Но он не успел договорить до конца: вернувшиеся слуги объявили, что Атли ждет их в пиршественном зале.

— Я рад снова видеть тебя, Гуннар, рад встретиться и с тобой, Хогни, — с деланным радушием приветствовал Гьюкингов старый вождь, идя к ним навстречу. — Я слышал от Винги, что ему стоило немалых трудов уговорить вас приехать. Чем заслужил я такую неприязнь своих старых друзей и соседей?

— Ты ошибаешься, Атли, или смеешься над нами, — возразил Гуннар. — О какой неприязни ты говоришь, когда мы с тобой дважды родственники? Ты забыл, что я муж твоей покойной сестры, а ты женат на Гудрун?

— Да, да, ты прав, мы родственники, — согласился гунн все так же добродушно и ласково. — И я повторяю, что рад приветствовать вас у себя, хотя за тобой небольшой долг, Гуннар, за тобой и за Хогни.

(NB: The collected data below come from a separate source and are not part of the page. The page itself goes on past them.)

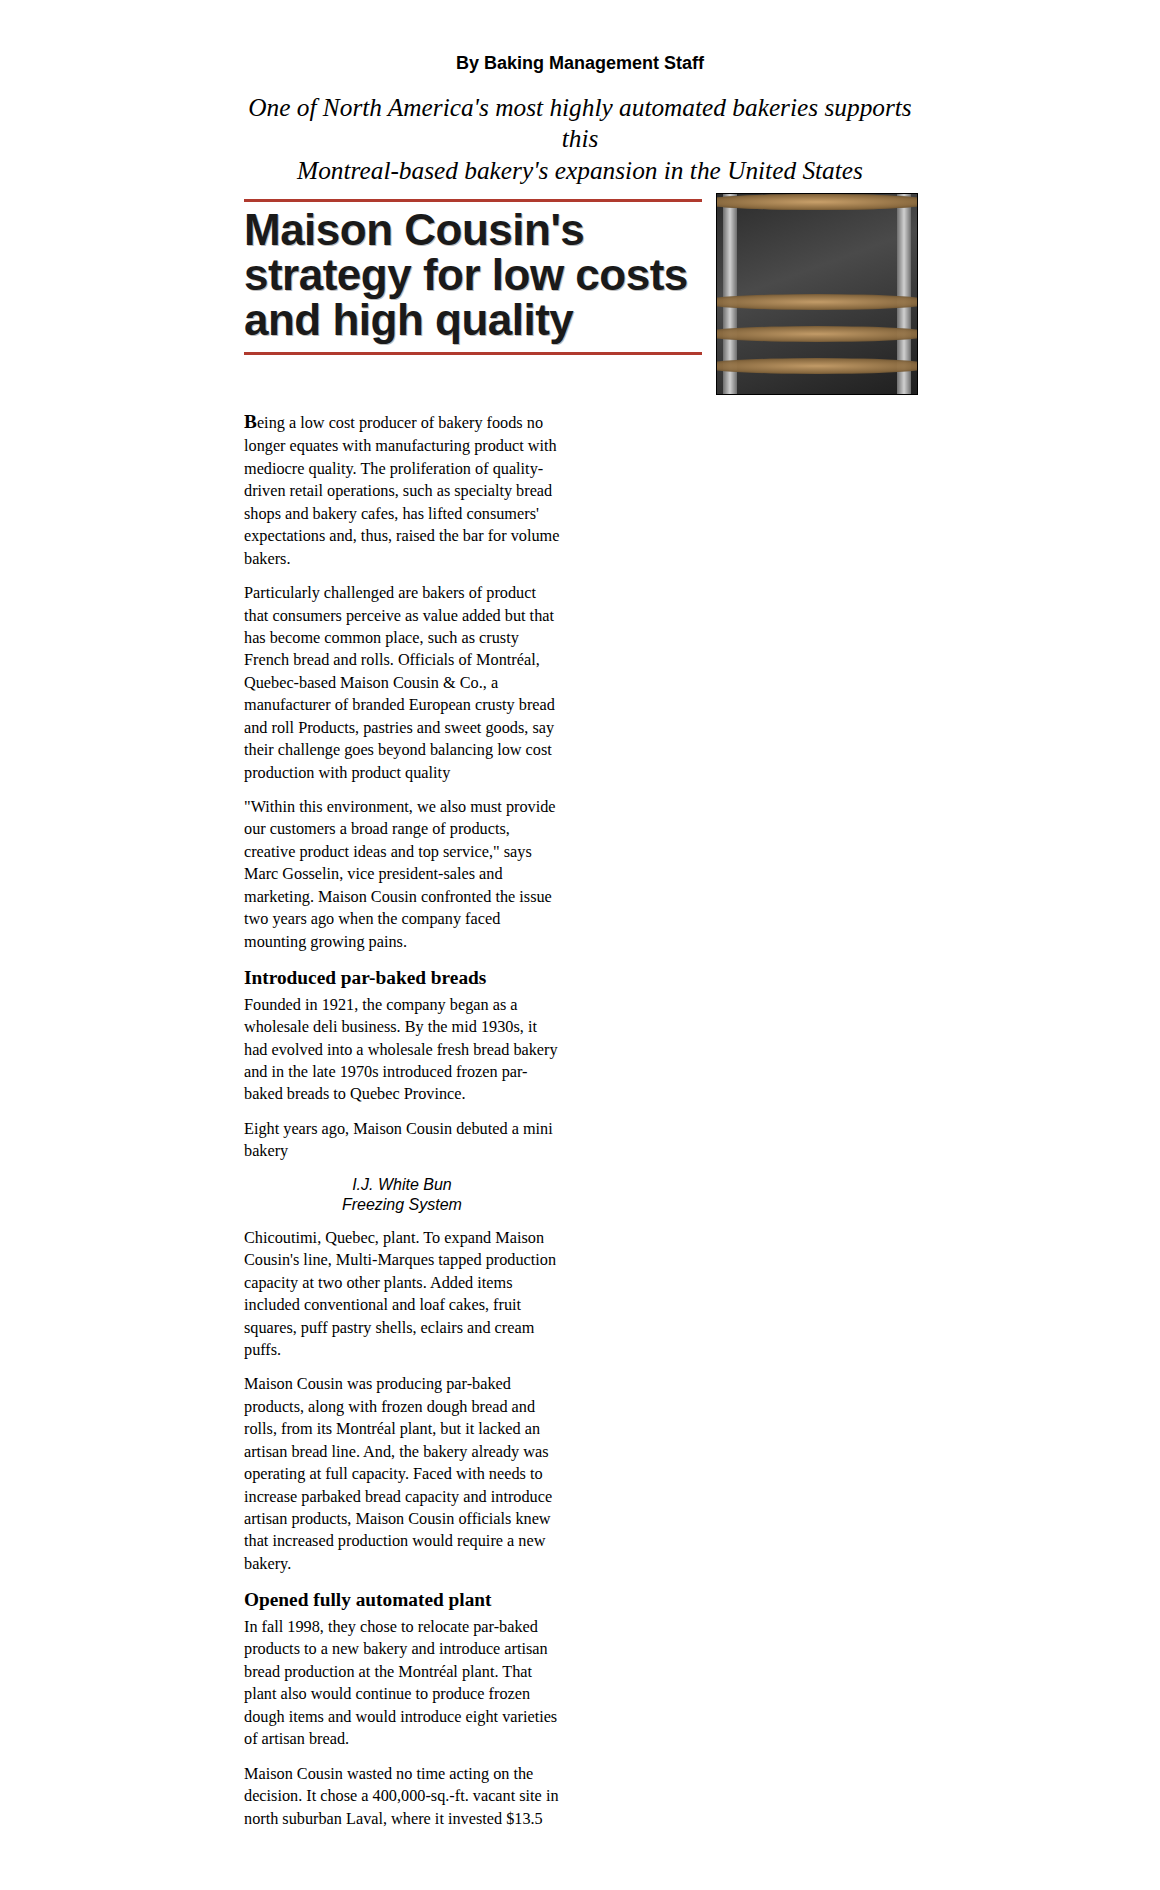By Baking Management Staff
One of North America's most highly automated bakeries supports this
Montreal-based bakery's expansion in the United States
Maison Cousin's
strategy for low costs
and high quality
Being a low cost producer of bakery foods no longer equates with manufacturing product with mediocre quality. The proliferation of quality-driven retail operations, such as specialty bread shops and bakery cafes, has lifted consumers' expectations and, thus, raised the bar for volume bakers.
Particularly challenged are bakers of product that consumers perceive as value added but that has become common place, such as crusty French bread and rolls. Officials of Montréal, Quebec-based Maison Cousin & Co., a manufacturer of branded European crusty bread and roll Products, pastries and sweet goods, say their challenge goes beyond balancing low cost production with product quality
"Within this environment, we also must provide our customers a broad range of products, creative product ideas and top service," says Marc Gosselin, vice president-sales and marketing. Maison Cousin confronted the issue two years ago when the company faced mounting growing pains.
Introduced par-baked breads
Founded in 1921, the company began as a wholesale deli business. By the mid 1930s, it had evolved into a wholesale fresh bread bakery and in the late 1970s introduced frozen par-baked breads to Quebec Province.
Eight years ago, Maison Cousin debuted a mini bakery
I.J. White Bun
Freezing System
Chicoutimi, Quebec, plant. To expand Maison Cousin's line, Multi-Marques tapped production capacity at two other plants. Added items included conventional and loaf cakes, fruit squares, puff pastry shells, eclairs and cream puffs.
Maison Cousin was producing par-baked products, along with frozen dough bread and rolls, from its Montréal plant, but it lacked an artisan bread line. And, the bakery already was operating at full capacity. Faced with needs to increase parbaked bread capacity and introduce artisan products, Maison Cousin officials knew that increased production would require a new bakery.
Opened fully automated plant
In fall 1998, they chose to relocate par-baked products to a new bakery and introduce artisan bread production at the Montréal plant. That plant also would continue to produce frozen dough items and would introduce eight varieties of artisan bread.
Maison Cousin wasted no time acting on the decision. It chose a 400,000-sq.-ft. vacant site in north suburban Laval, where it invested $13.5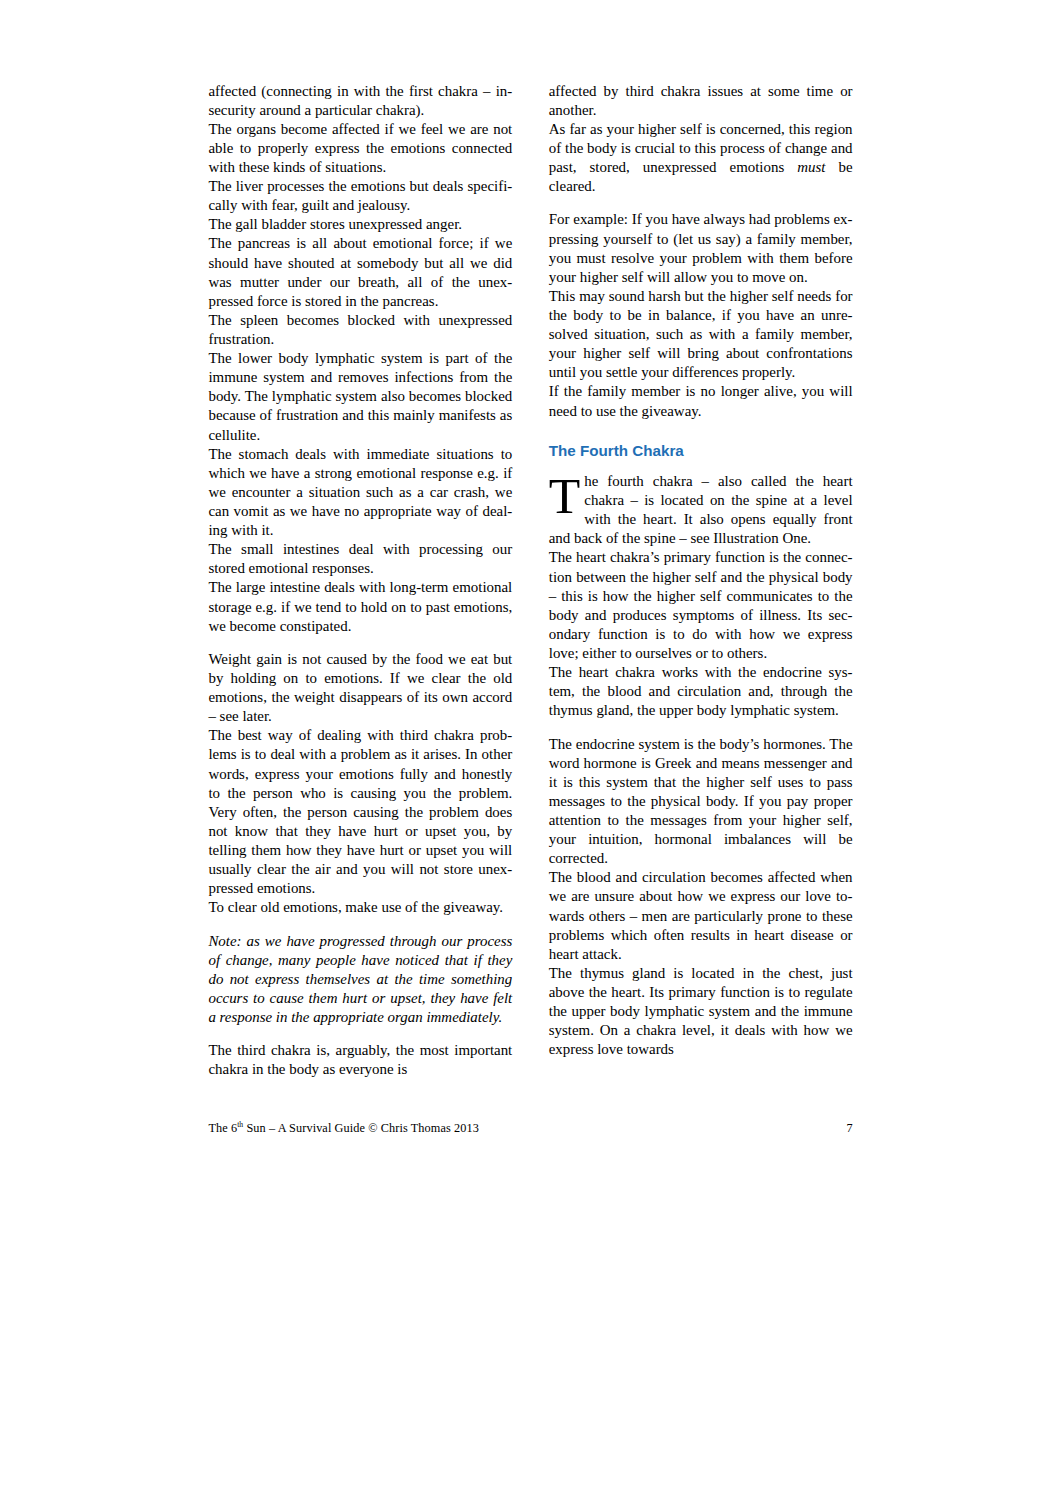affected (connecting in with the first chakra – insecurity around a particular chakra).
The organs become affected if we feel we are not able to properly express the emotions connected with these kinds of situations.
The liver processes the emotions but deals specifically with fear, guilt and jealousy.
The gall bladder stores unexpressed anger.
The pancreas is all about emotional force; if we should have shouted at somebody but all we did was mutter under our breath, all of the unexpressed force is stored in the pancreas.
The spleen becomes blocked with unexpressed frustration.
The lower body lymphatic system is part of the immune system and removes infections from the body. The lymphatic system also becomes blocked because of frustration and this mainly manifests as cellulite.
The stomach deals with immediate situations to which we have a strong emotional response e.g. if we encounter a situation such as a car crash, we can vomit as we have no appropriate way of dealing with it.
The small intestines deal with processing our stored emotional responses.
The large intestine deals with long-term emotional storage e.g. if we tend to hold on to past emotions, we become constipated.
Weight gain is not caused by the food we eat but by holding on to emotions. If we clear the old emotions, the weight disappears of its own accord – see later.
The best way of dealing with third chakra problems is to deal with a problem as it arises. In other words, express your emotions fully and honestly to the person who is causing you the problem. Very often, the person causing the problem does not know that they have hurt or upset you, by telling them how they have hurt or upset you will usually clear the air and you will not store unexpressed emotions.
To clear old emotions, make use of the giveaway.
Note: as we have progressed through our process of change, many people have noticed that if they do not express themselves at the time something occurs to cause them hurt or upset, they have felt a response in the appropriate organ immediately.
The third chakra is, arguably, the most important chakra in the body as everyone is
affected by third chakra issues at some time or another.
As far as your higher self is concerned, this region of the body is crucial to this process of change and past, stored, unexpressed emotions must be cleared.
For example: If you have always had problems expressing yourself to (let us say) a family member, you must resolve your problem with them before your higher self will allow you to move on.
This may sound harsh but the higher self needs for the body to be in balance, if you have an unresolved situation, such as with a family member, your higher self will bring about confrontations until you settle your differences properly.
If the family member is no longer alive, you will need to use the giveaway.
The Fourth Chakra
The fourth chakra – also called the heart chakra – is located on the spine at a level with the heart. It also opens equally front and back of the spine – see Illustration One.
The heart chakra’s primary function is the connection between the higher self and the physical body – this is how the higher self communicates to the body and produces symptoms of illness. Its secondary function is to do with how we express love; either to ourselves or to others.
The heart chakra works with the endocrine system, the blood and circulation and, through the thymus gland, the upper body lymphatic system.
The endocrine system is the body’s hormones. The word hormone is Greek and means messenger and it is this system that the higher self uses to pass messages to the physical body. If you pay proper attention to the messages from your higher self, your intuition, hormonal imbalances will be corrected.
The blood and circulation becomes affected when we are unsure about how we express our love towards others – men are particularly prone to these problems which often results in heart disease or heart attack.
The thymus gland is located in the chest, just above the heart. Its primary function is to regulate the upper body lymphatic system and the immune system. On a chakra level, it deals with how we express love towards
The 6th Sun – A Survival Guide © Chris Thomas 2013
7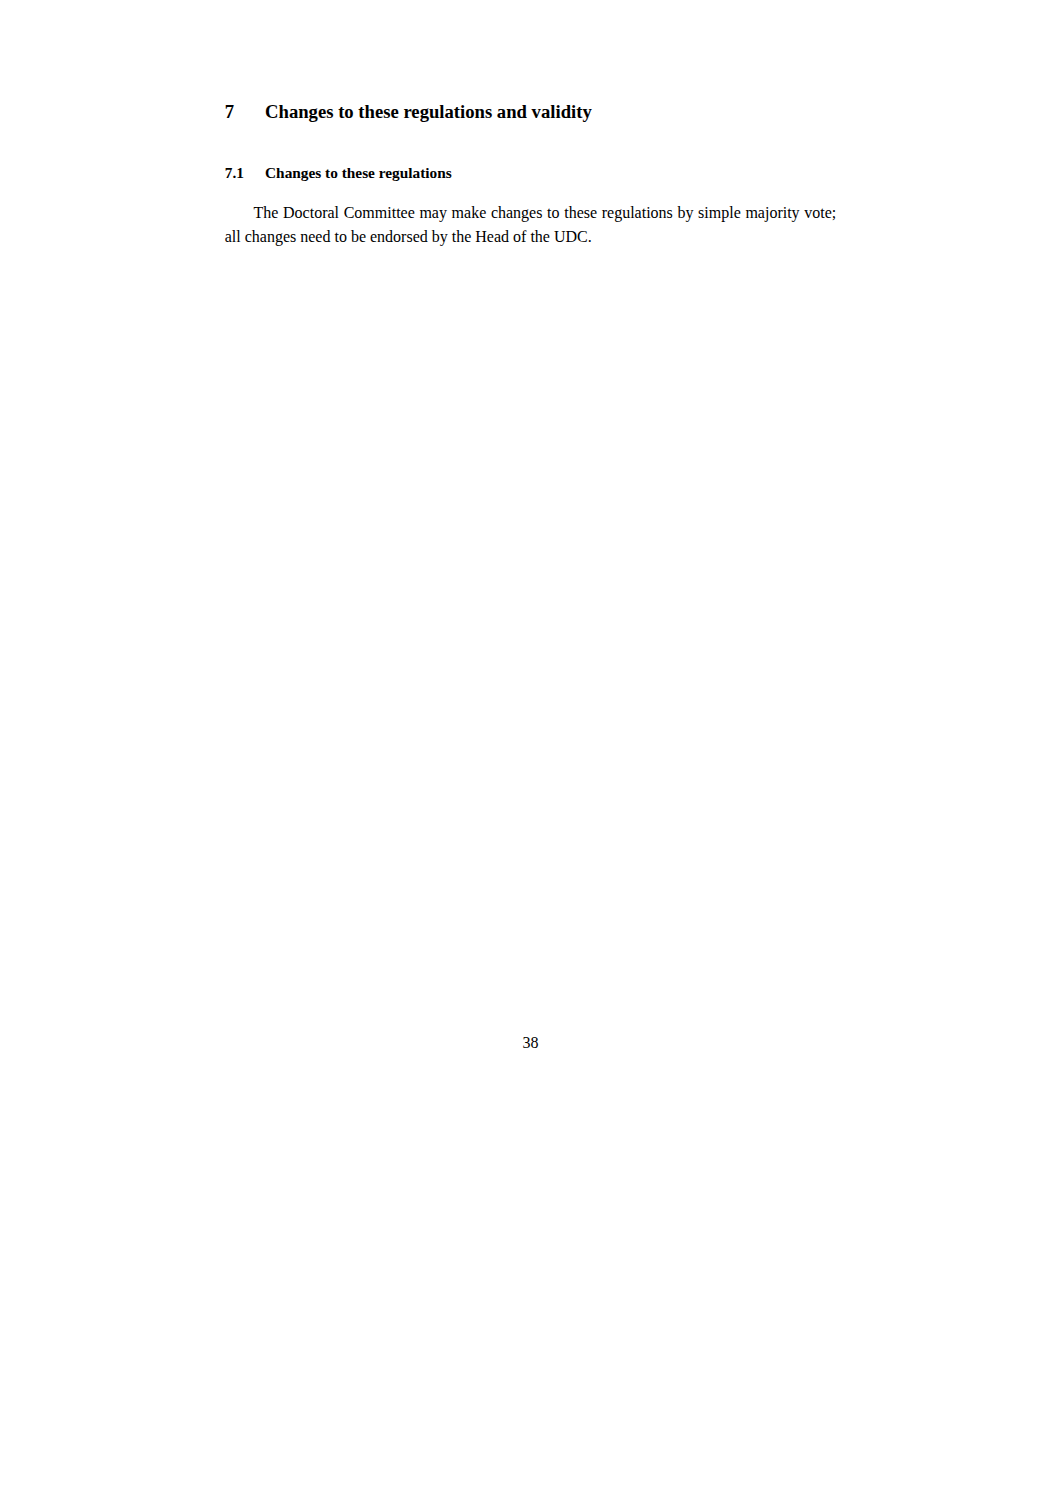7 Changes to these regulations and validity
7.1 Changes to these regulations
The Doctoral Committee may make changes to these regulations by simple majority vote; all changes need to be endorsed by the Head of the UDC.
38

— Что это за долг, Атли? — спросил Гуннар, делая вид, что не понимает, о чем идет речь.

Атли быстро оглядел зал, который тем временем наполнили вооруженные до зубов гуннские воины.

— Вот уже больше года, как Брунхильд умерла, Гуннар, сказал он, садясь на свой трон и движением руки приглашая Гьюкингов приблизиться, — умерла по твоей вине, а ты до сих пор не прислал мне выкупа за ее смерть.

— Брунхильд сама пронзила себе грудь мечом Сигурда, — отвечал молодой король. — Я виноват лишь в том, что не успел удержать ее руку. Если же ты думаешь иначе, то разве моя сестра, которую я отдал тебе в жены, не стоит твоей?

— Как я могу порочить ту, которая родила мне сына, опять улыбнулся Атли. — Я благодарю тебя за жену, шурин, но ты и тут обманул меня, и обманул жестоко. У Сигурда было много золота, почему же Гудрун привезла с собой только одно кольцо?

— Золото Сигурда досталось мне и моему брату, — спокойно промолвил Гуннар. — Сестра сама отдала его нам.

— Она сама отдала его вам? — насмешливо переспросил гунн.

— Сама или не сама, но это золото останется у нас, — резко ответил старший Гьюкинг, упрямо сдвигая брови.

Полуприкрытые глаза Атли вдруг раскрылись и с нескрываемой угрозой уставились на братьев.

— Ты ошибаешься, Гуннар, — медленно проговорил он. — Это золото не останется у вас, или вы сами навсегда останетесь у меня.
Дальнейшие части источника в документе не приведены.